◆ Problem statement ◆
Retype only the lines below from the one with "Reuse of this image is governed by" to the one with "Heterotrophic nutrition plays", inclusive, skipping every image.

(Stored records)
# # # # #

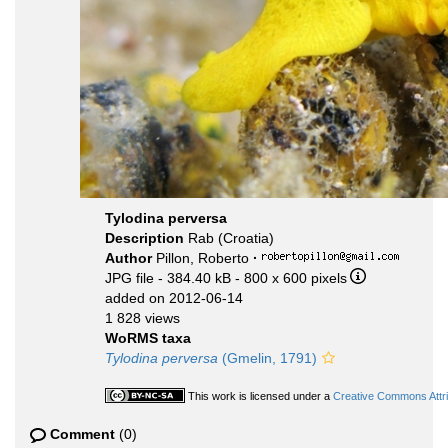
Tylodina perversa
Description
Rab (Croatia)
Author
Pillon, Roberto
·
JPG file
- 384.40 kB
- 800 x 600 pixels
added on 2012-06-14
1 828 views
WoRMS taxa
Tylodina perversa
(Gmelin, 1791)
This work is licensed under a
Creative Commons Attri
Comment
(0)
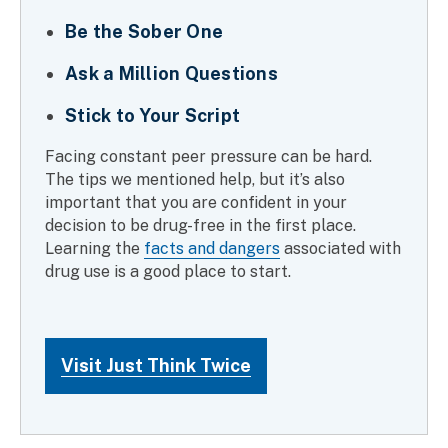
Be the Sober One
Ask a Million Questions
Stick to Your Script
Facing constant peer pressure can be hard.
The tips we mentioned help, but it’s also
important that you are confident in your
decision to be drug-free in the first place.
Learning the
facts and dangers
associated with
drug use is a good place to start.
Visit Just Think Twice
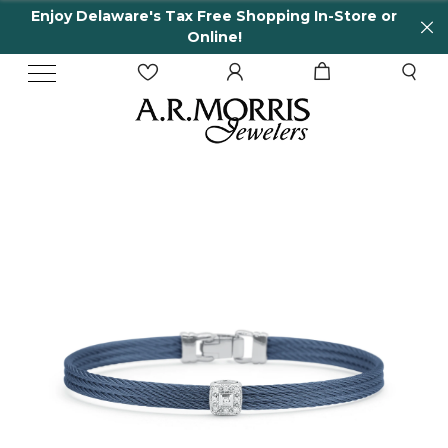
Enjoy Delaware's Tax Free Shopping In-Store or
Online!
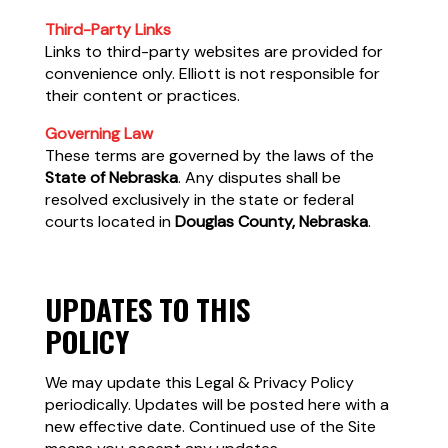
Third-Party Links
Links to third-party websites are provided for
convenience only. Elliott is not responsible for
their content or practices.
Governing Law
These terms are governed by the laws of the
State of Nebraska
. Any disputes shall be
resolved exclusively in the state or federal
courts located in
Douglas County, Nebraska
.
UPDATES TO THIS
POLICY
We may update this Legal & Privacy Policy
periodically. Updates will be posted here with a
new effective date. Continued use of the Site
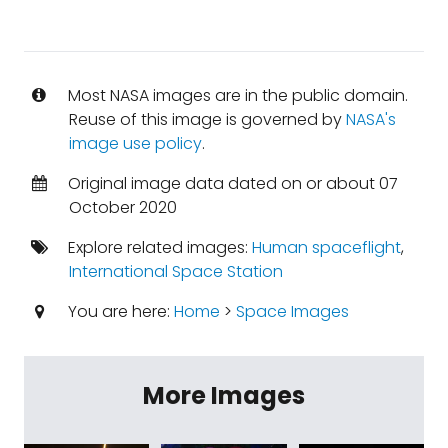
Most NASA images are in the public domain.
Reuse of this image is governed by
NASA's
image use policy
.
Original image data dated on or about 07
October 2020
Explore related images:
Human spaceflight
,
International Space Station
You are here:
Home
>
Space Images
More Images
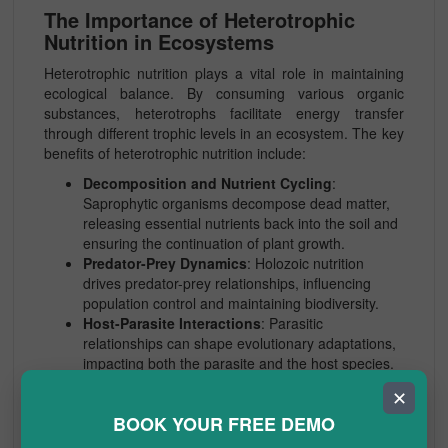
The Importance of Heterotrophic
Nutrition in Ecosystems
Heterotrophic nutrition plays a vital role in maintaining
ecological balance. By consuming various organic
substances, heterotrophs facilitate energy transfer
through different trophic levels in an ecosystem. The key
benefits of heterotrophic nutrition include:
Decomposition and Nutrient Cycling
:
Saprophytic organisms decompose dead matter,
releasing essential nutrients back into the soil and
ensuring the continuation of plant growth.
Predator-Prey Dynamics
: Holozoic nutrition
drives predator-prey relationships, influencing
population control and maintaining biodiversity.
Host-Parasite Interactions
: Parasitic
relationships can shape evolutionary adaptations,
impacting both the parasite and the host species.
✕
Mechanisms of Digestion in
BOOK YOUR FREE DEMO
Heterotrophic Organisms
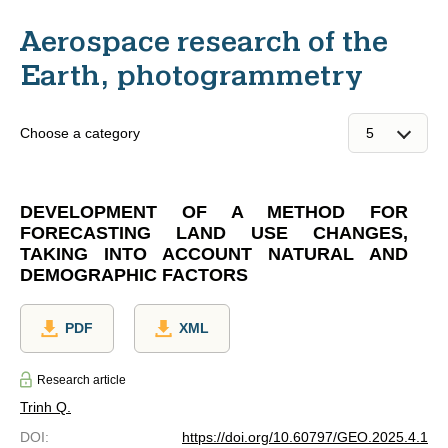
Aerospace research of the
Earth, photogrammetry
Choose a category
DEVELOPMENT OF A METHOD FOR
FORECASTING LAND USE CHANGES,
TAKING INTO ACCOUNT NATURAL AND
DEMOGRAPHIC FACTORS
PDF
XML
Research article
Trinh Q.
DOI
:
https://doi.org/10.60797/GEO.2025.4.1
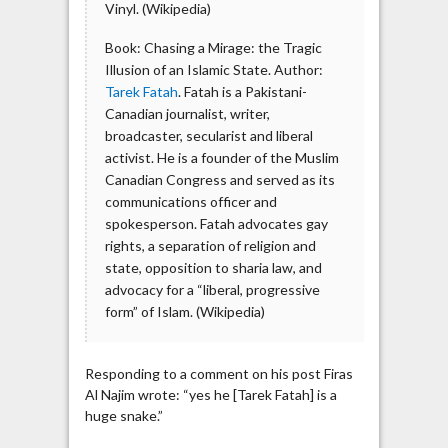
Vinyl. (Wikipedia)
Book: Chasing a Mirage: the Tragic
Illusion of an Islamic State. Author:
Tarek Fatah
. Fatah is a Pakistani-
Canadian journalist, writer,
broadcaster, secularist and liberal
activist. He is a founder of the Muslim
Canadian Congress and served as its
communications officer and
spokesperson. Fatah advocates gay
rights, a separation of religion and
state, opposition to sharia law, and
advocacy for a “liberal, progressive
form” of Islam. (Wikipedia)
Responding to a comment on his post Firas
Al Najim wrote: “yes he [Tarek Fatah] is a
huge snake.”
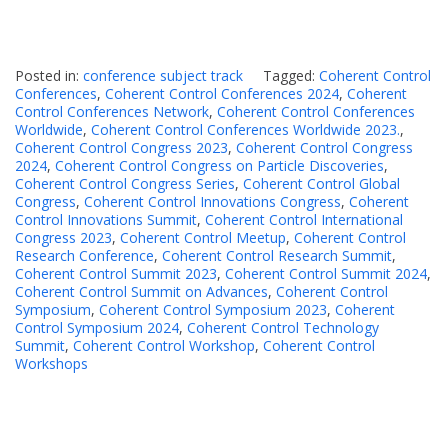
Posted in:
conference subject track
Tagged:
Coherent Control
Conferences
,
Coherent Control Conferences 2024
,
Coherent
Control Conferences Network
,
Coherent Control Conferences
Worldwide
,
Coherent Control Conferences Worldwide 2023.
,
Coherent Control Congress 2023
,
Coherent Control Congress
2024
,
Coherent Control Congress on Particle Discoveries
,
Coherent Control Congress Series
,
Coherent Control Global
Congress
,
Coherent Control Innovations Congress
,
Coherent
Control Innovations Summit
,
Coherent Control International
Congress 2023
,
Coherent Control Meetup
,
Coherent Control
Research Conference
,
Coherent Control Research Summit
,
Coherent Control Summit 2023
,
Coherent Control Summit 2024
,
Coherent Control Summit on Advances
,
Coherent Control
Symposium
,
Coherent Control Symposium 2023
,
Coherent
Control Symposium 2024
,
Coherent Control Technology
Summit
,
Coherent Control Workshop
,
Coherent Control
Workshops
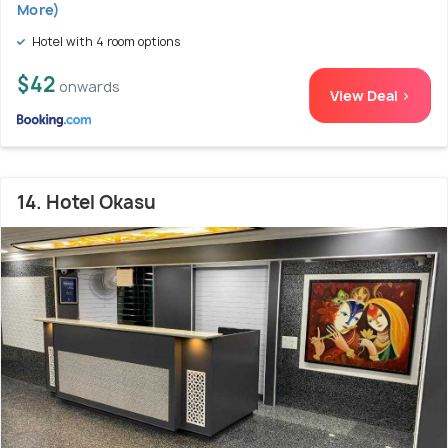
More)
Hotel with 4 room options
$42
onwards
View Deal >
14. Hotel Okasu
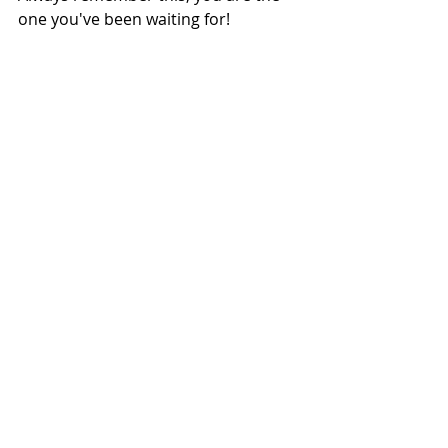
one you've been waiting for!
Health & Wellbeing
Fashion & Beauty
Recent Posts
See All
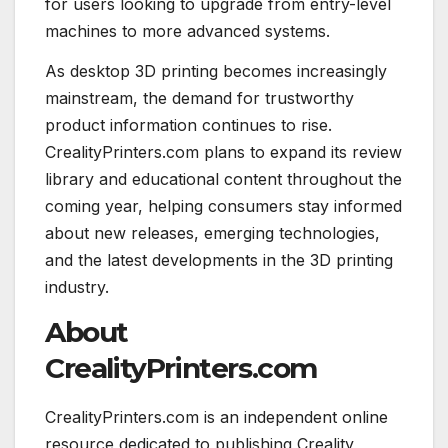
for users looking to upgrade from entry-level
machines to more advanced systems.
As desktop 3D printing becomes increasingly
mainstream, the demand for trustworthy
product information continues to rise.
CrealityPrinters.com plans to expand its review
library and educational content throughout the
coming year, helping consumers stay informed
about new releases, emerging technologies,
and the latest developments in the 3D printing
industry.
About
CrealityPrinters.com
CrealityPrinters.com is an independent online
resource dedicated to publishing Creality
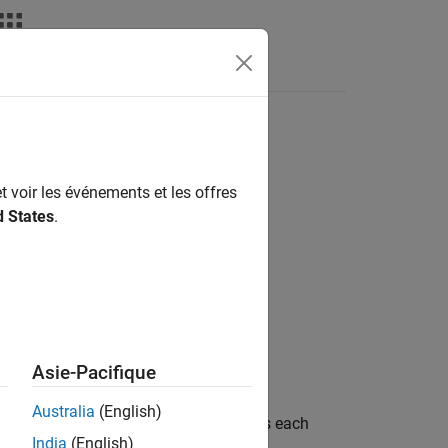
deos
Answers
t voir les événements et les offres
d States
.
Asie-Pacifique
Australia
(English)
object as a table that contains each
ekfSLAM
India
(English)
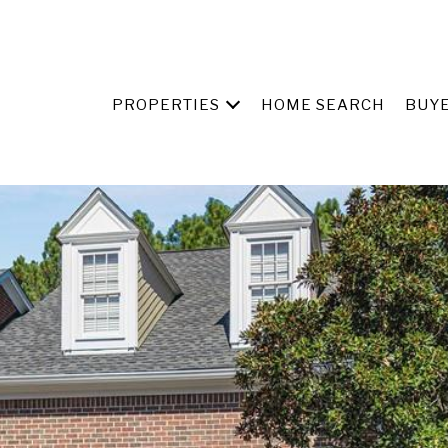
PROPERTIES
HOME SEARCH
BUY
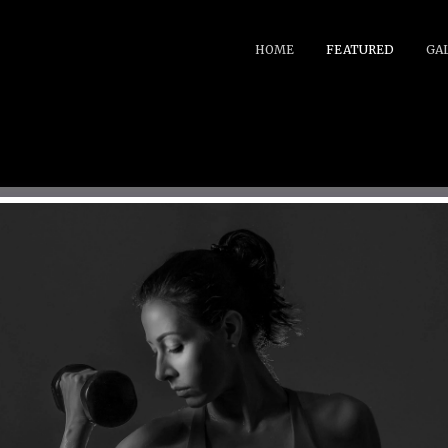
HOME
FEATURED
GA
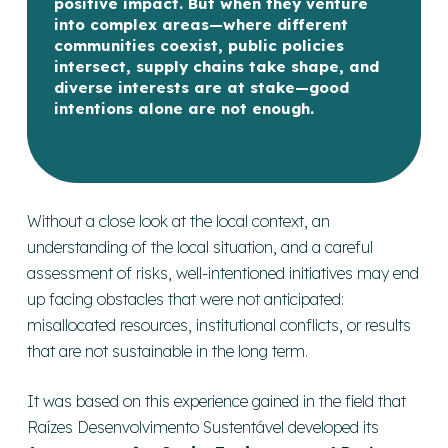
positive impact. But when they venture
into complex areas—where different
communities coexist, public policies
intersect, supply chains take shape, and
diverse interests are at stake—good
intentions alone are not enough.
Without a close look at the local context, an
understanding of the local situation, and a careful
assessment of risks, well-intentioned initiatives may end
up facing obstacles that were not anticipated:
misallocated resources, institutional conflicts, or results
that are not sustainable in the long term.
It was based on this experience gained in the field that
Raízes Desenvolvimento Sustentável developed its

# # # # #

◆ Expected answer ◆
Reuse of this image is governed by
NASA's
image use policy
.
Original image data dated on or about 07
October 2020
Explore related images:
Human spaceflight
,
International Space Station
You are here:
Home
>
Space Images
More Images
The Importance of Heterotrophic
Nutrition in Ecosystems
Heterotrophic nutrition plays a vital role in maintaining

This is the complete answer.